Je me souviens d’une rencontre, pas plus tard que l’année dernière, où un de mes amis venait de s’acheter de nouvelles Doc Martens, mais m’a fait part de ses inquiétudes de se faire pendre pour une sorte de nazi s’il changeait ses lacets. Un autre type que je connaissais avait des lacets rouges pour ses Doc Martens et, dans son dos, on discutait de l’étrange sous-culture raciste à laquelle il devait appartenir. Je pensais que c’était ennuyeux, mais probablement juste une chose mineure sans véritable soutien social derrière elle.
Puis j’ai ouvert Twitter où j’ai trouvé un utilisateur, « Kenny », fulminant sur la nature symbolique des bottes Doc Marten à lacets rouges. Je n’ai pas pu m’en empêcher, alors j’ai engagé la discussion avec lui. Il affirmait que n’importe quel punk éduqué comme lui avait le droit d’être agressif si vous passiez devant lui et ses semblables. « Kenny » allait même jusqu’à dire « c’est comme porter un brassard du parti nazi », et ses disciples de l’écho-chambre semblaient d’accord avec lui.
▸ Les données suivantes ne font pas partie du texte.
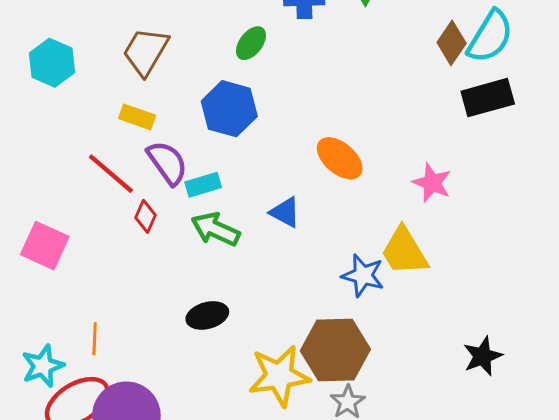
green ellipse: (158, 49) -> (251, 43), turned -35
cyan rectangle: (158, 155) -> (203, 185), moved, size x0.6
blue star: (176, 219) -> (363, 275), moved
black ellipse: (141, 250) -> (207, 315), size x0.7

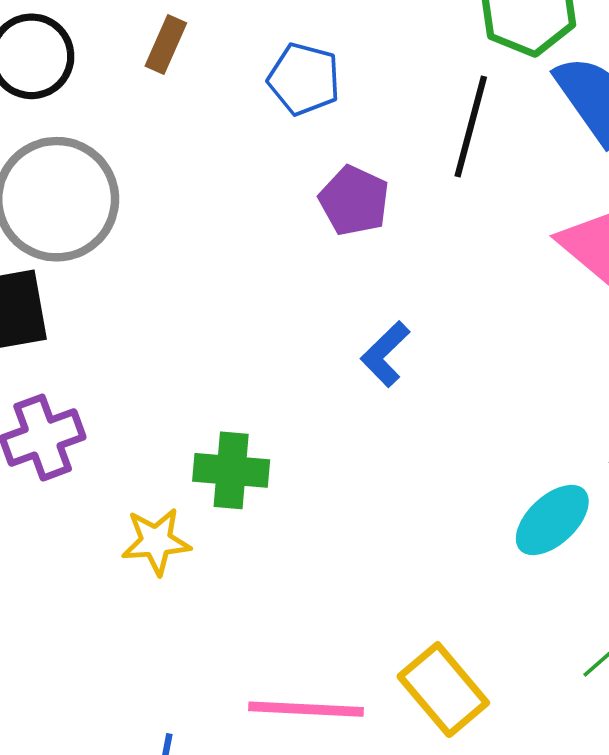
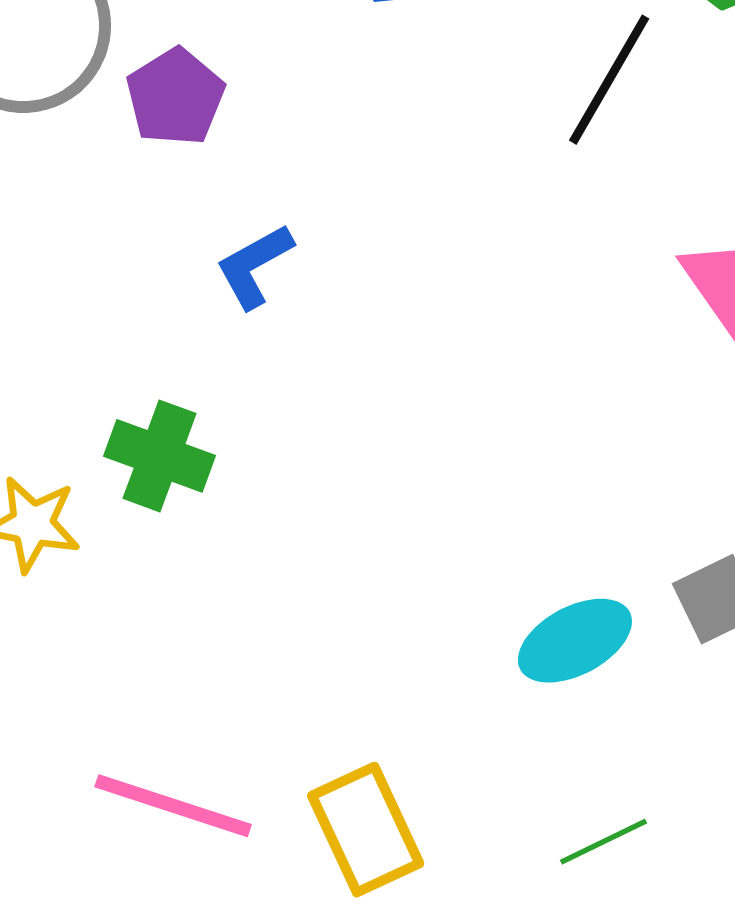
purple pentagon: (354, 201) -> (175, 97), moved
blue L-shape: (385, 354) -> (254, 266), moved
Même si son argument était sémantique et ne reposait sur pas grand-chose, il y avait toujours des punks qui répétaient son même radotage.
Le groupe hardcore Dead Kennedys et son frontman, Jello Biarafa, le chantaient le mieux dans leur chanson « Chickensh** Conformist » : « Est-ce un état d’esprit ou juste une autre étiquette ? » 24 ans plus tard, Against Me ! chantait « Au plus profond de leur humanité, je n’ai vu qu’une idéologie exsangue ». Ces deux groupes et leurs paroles envoient un message : ceux d’entre eux, les punks ne veulent rien d’autre que se fondre dans un collectif d’esprit de ruche, aucune véritable motivation derrière leurs frasques, une communauté sans cause commune.
Quand il est ancré dans une sous-culture d’agir comme une ruche d’adultes-enfants hurlants à la vue de lacets de chaussures de couleur vive, la sous-culture est odieuse. Imaginez qu’Holden Caulfield n’ait jamais eu son épiphanie à la fin de « L’attrape-cœurs », et qu’il n’ait aucune motivation derrière son angoisse disproportionnée ; c’est odieux, et notre culture punk actuelle l’est aussi.